Gone will be the days of filling your passport with colourful stamps from around the globe; instead, Hong Kong travellers will have an electronic identity known only to Immigration Department databases.

Immigration officials have already reached the stage of asking smart card producers to come up with proposals for an electronic passport.

A similar programme is under way in the United States - but do not throw away your passport or identity card just yet.

An Immigration Department spokesman said experts from the department's Information Systems Branch expected the results of their study within the next few months, but an electronic system of smart cards and thumb-print processing through immigration control points could still be 10 years away.

With about 100,000 people passing through the Lowu border checkpoint each day, smart cards would fast-track processing and cut staff by up to 80 per cent.

The spokesman said it was envisaged travellers would enter a turnstile where they would slide their smart card through a scanner while placing their thumb, finger or palm over a scanner which would verify it against the card.

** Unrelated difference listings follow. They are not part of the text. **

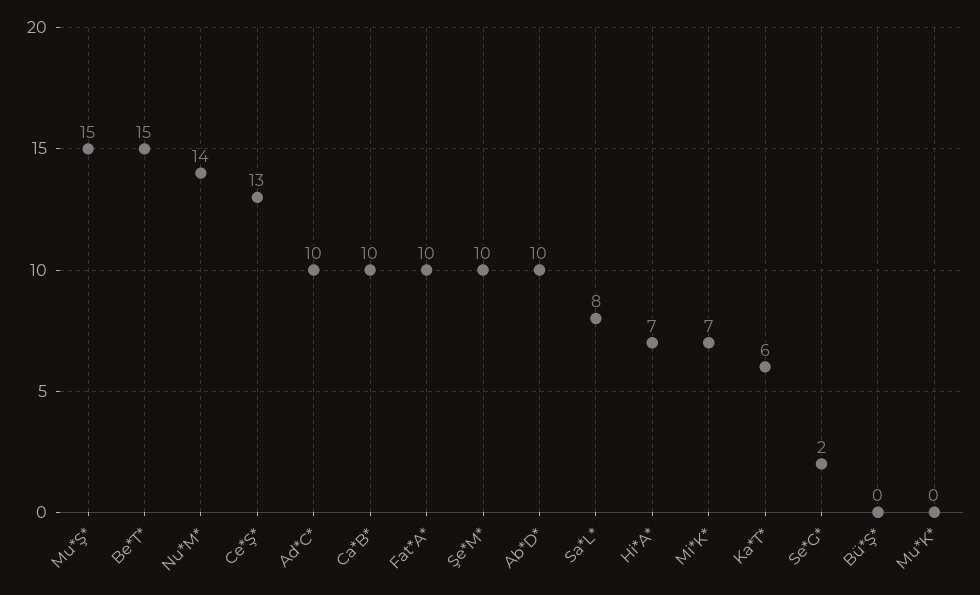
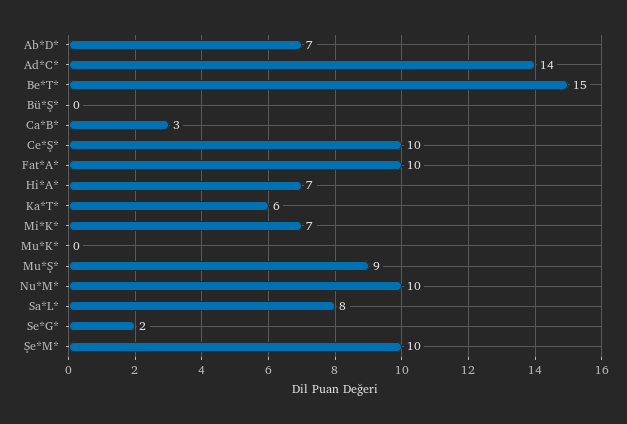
Mu*Ş*: 15 -> 9
Nu*M*: 14 -> 10
Ce*Ş*: 13 -> 10
Ad*C*: 10 -> 14
Ca*B*: 10 -> 3
Ab*D*: 10 -> 7

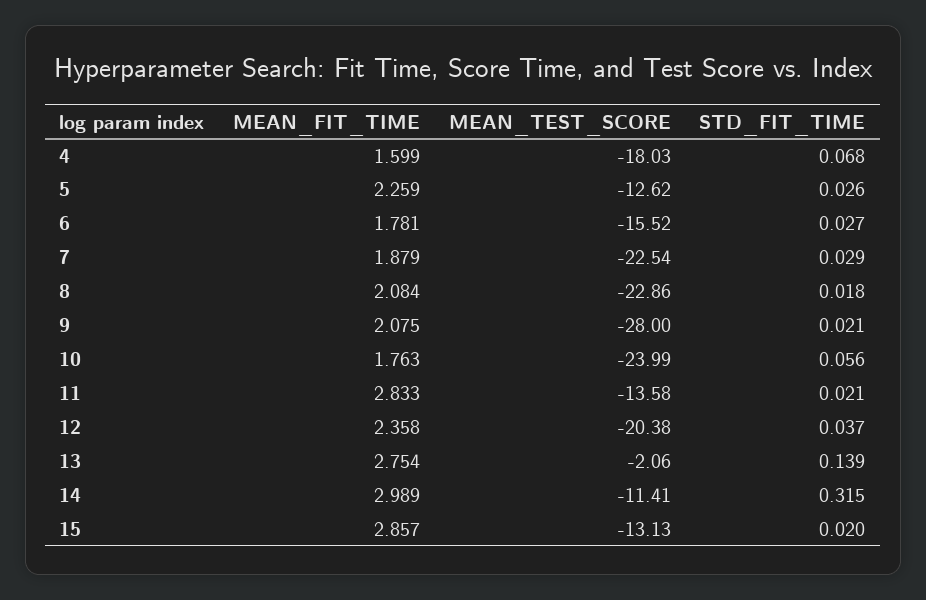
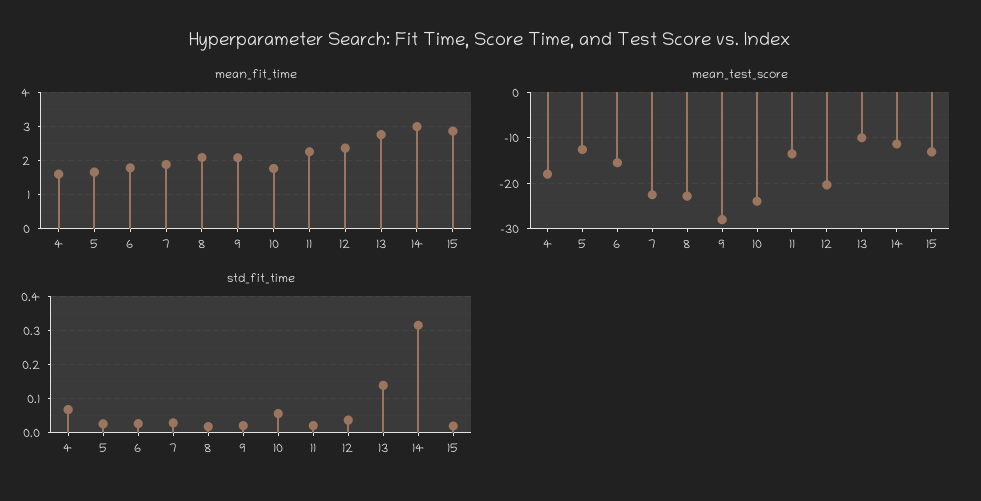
MEAN_FIT_TIME, 5: 2.259 -> 1.6
MEAN_FIT_TIME, 11: 2.833 -> 2.2
MEAN_TEST_SCORE, 13: -2.06 -> -10

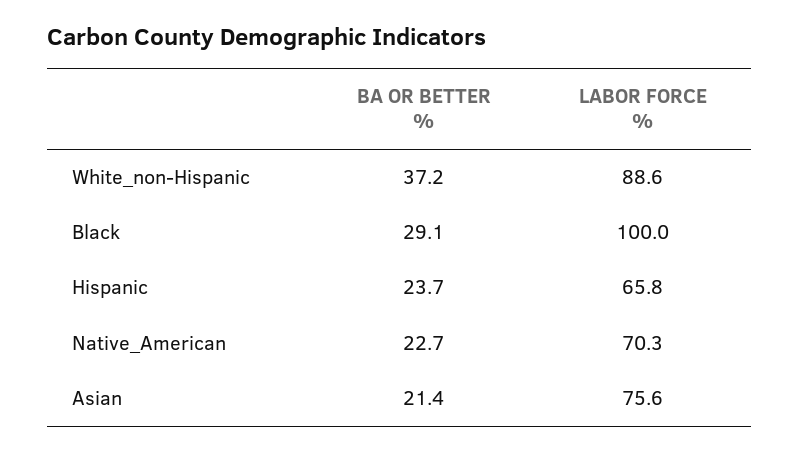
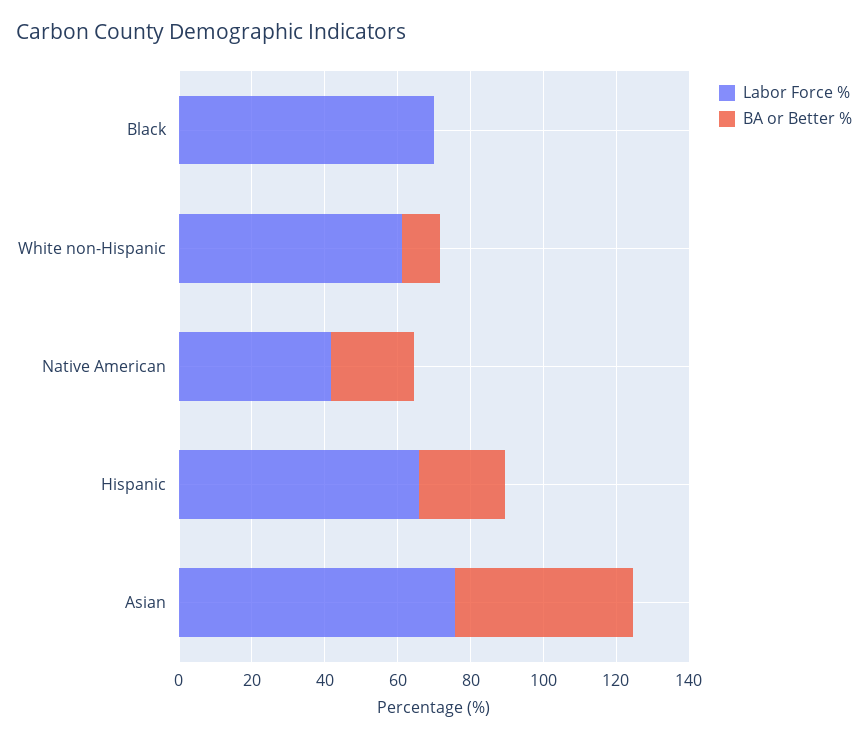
BA OR BETTER %, White_non-Hispanic: 37.2 -> 10
LABOR FORCE %, White_non-Hispanic: 88.6 -> 60
BA OR BETTER %, Black: 29.1 -> 0
LABOR FORCE %, Black: 100 -> 70
LABOR FORCE %, Native_American: 70.3 -> 40
BA OR BETTER %, Asian: 21.4 -> 50

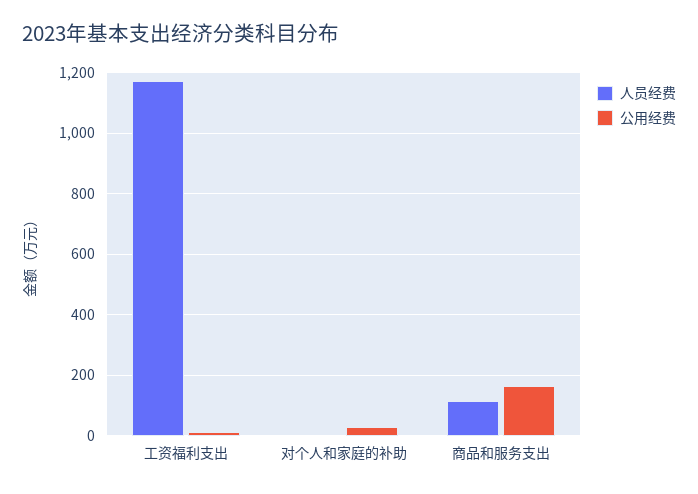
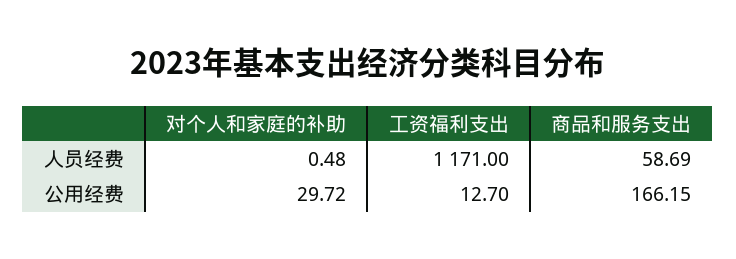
人员经费, 商品和服务支出: 120 -> 58.69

It is understood one immigration officer could oversee at least five turnstiles and that processing could be carried out in a few seconds with the time and point of entry registering with a central computer.

'The priorities we have to look at are the costs of implementation, security features of smart cards and their durability,' the immigration spokesman said.

'It would be no good if you could only use these smart cards twice and then had to throw them away or if they could be cloned.' He said Hong Kong was looking at the available technology for immigration applications in a way that no other nation was doing.

'We want to lead the way and make sure we are ahead of the game on implementing technology that will take us through to a phase that is beyond passports as we now know them.' The spokesman said an ever-increasing workload for the understaffed Immigration Department meant that smart cards, although high in implementation costs, would probably result in long-term personnel cost savings.